The fact that the leader of IMN, El-Zakzaky has been granted freedom to travel overseas for medical treatment has produced some level of peace. This ought to have been done three years ago. The same way the “Revolution Now” protest would have come and gone and only a few will remember that such a thing ever took place. But now the government and security people misdefined everything and in the end chipped away at the legitimacy of the president and singled out the country as a bad example of democracy. The government should release Sowore and other detainees immediately and adjust its mentality to fall in line with democratic principles and temperament. Branding every act of dissent as a threat and terrorist action will not help anybody including the government. A regime that just won a general election should not thrive on fear. Our country requires democratic reforms and one of the most critical is democratic education for our security agents. Currently all of them, army, state security, police road safety, customs and immigration behave and talk as occupation forces. Some of us are surprised that our own SSS arrests and detains people. Their role ought to be reexamined and limited to intelligence gathering.

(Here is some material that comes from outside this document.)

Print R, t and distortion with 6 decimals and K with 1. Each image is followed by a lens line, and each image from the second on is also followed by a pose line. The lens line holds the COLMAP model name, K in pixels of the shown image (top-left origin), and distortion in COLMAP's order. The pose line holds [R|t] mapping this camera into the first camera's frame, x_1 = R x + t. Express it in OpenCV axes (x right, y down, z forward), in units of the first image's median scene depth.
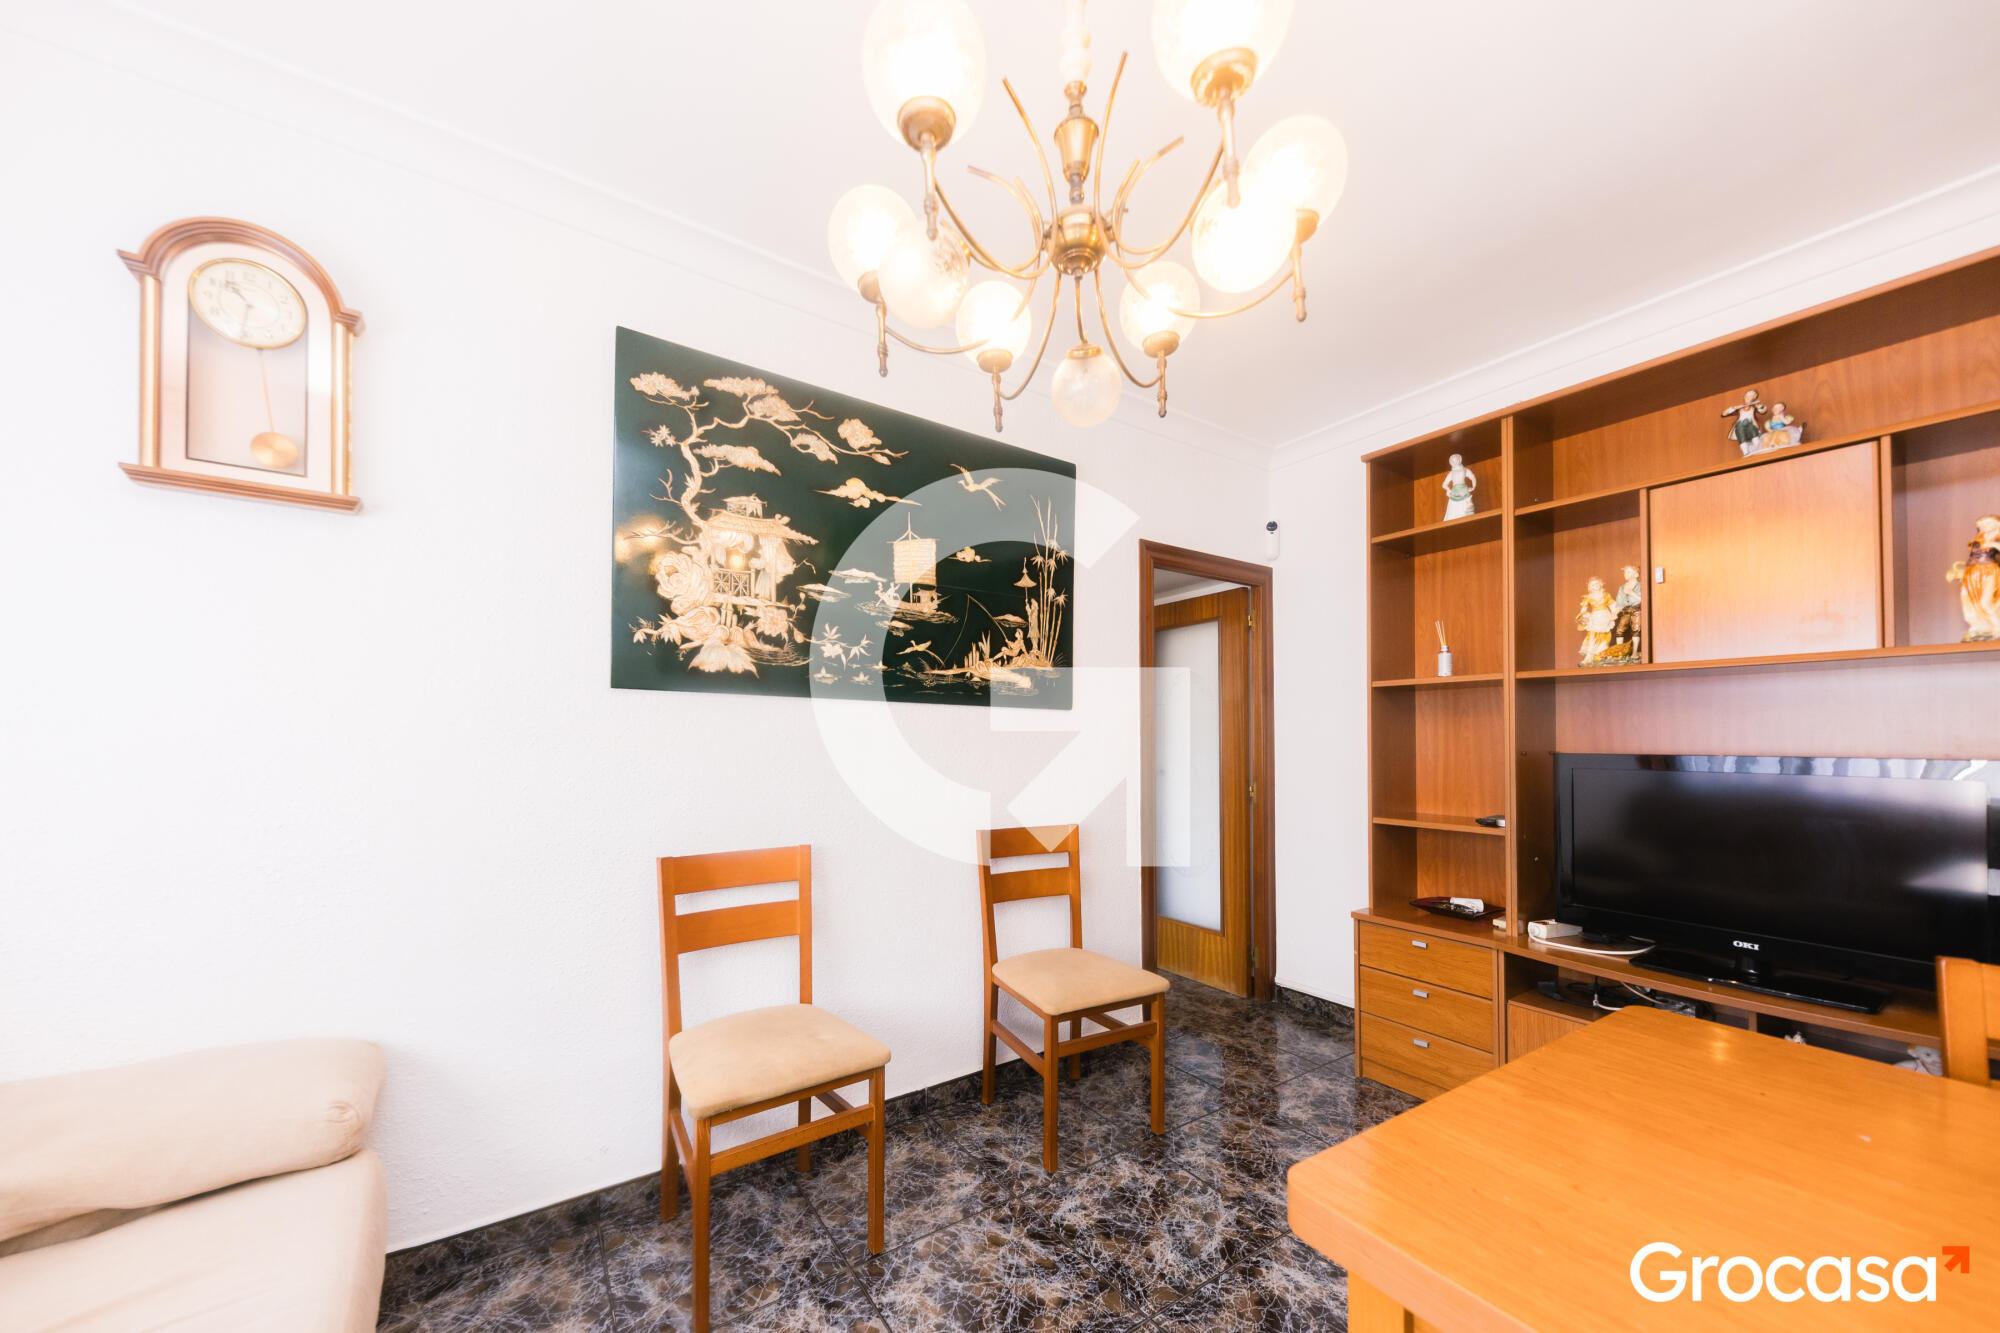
lens RADIAL K [[697.3, 0, 997.8], [0, 697.3, 676.8], [0, 0, 1]] dist [0.047877, -0.000034]
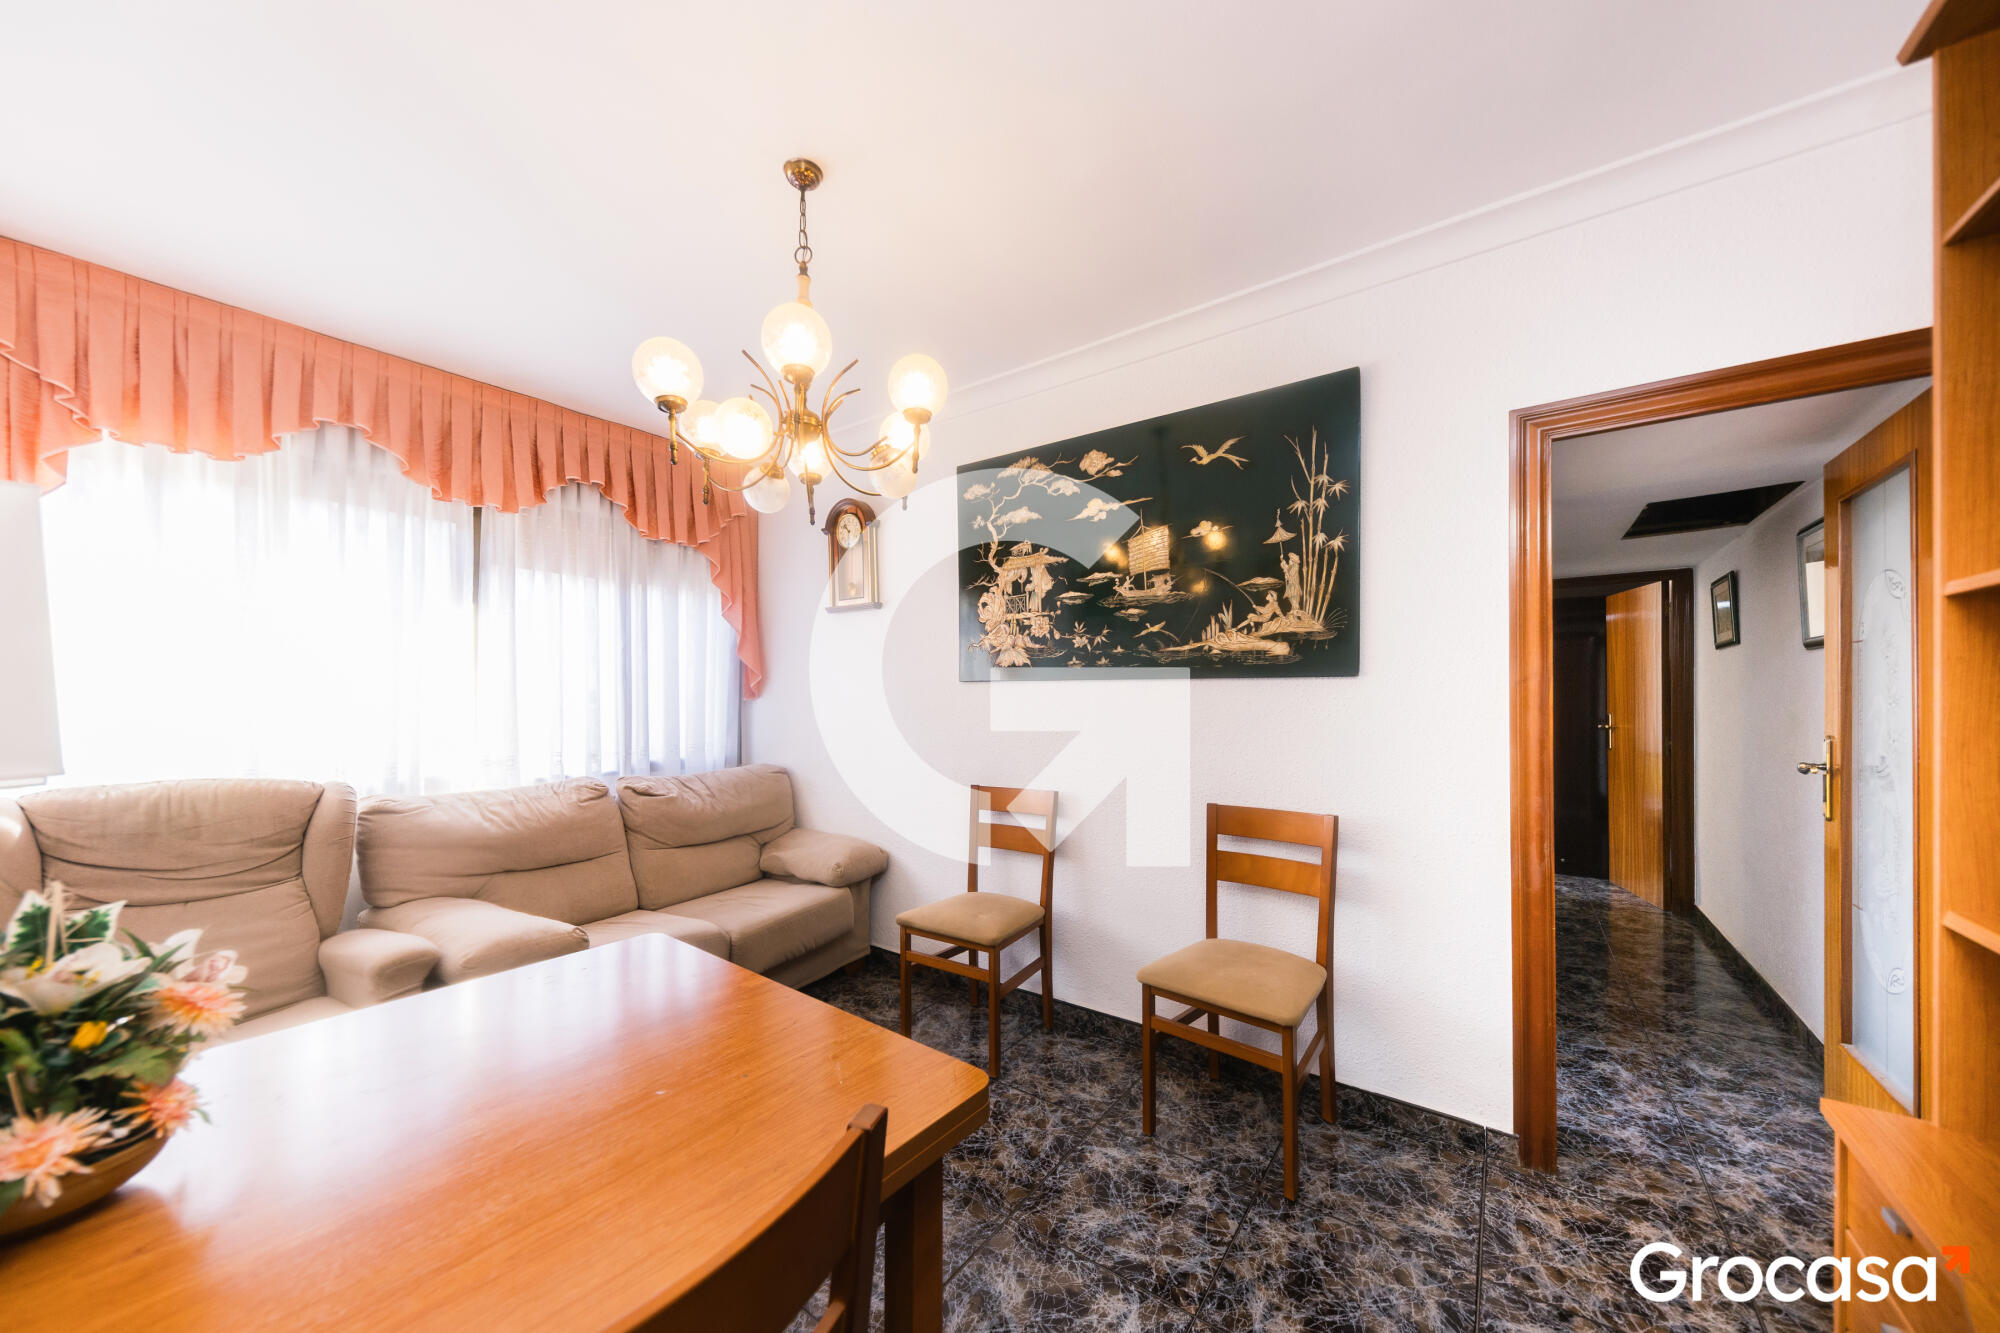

It is important to tell the president that the era requires a change of style and approach for him. He must know he can’t get the best ideas to run a complex country like ours with only men from his zone surrounding him. He must open the kitchen cabinet and make it national. It is time to leave policies with cultural and religious colorations and run on clear national programmes. Running from cattle colony to RUGA then to control of waterways gives out an intension that provokes hostility. Let the administration dwell on power, roads, education, agriculture, manufacturing, international trade, health etc, and at the same time learn to talk as democrats. Constructive engagement is also very important, we have chosen democracy, and we must stay on it.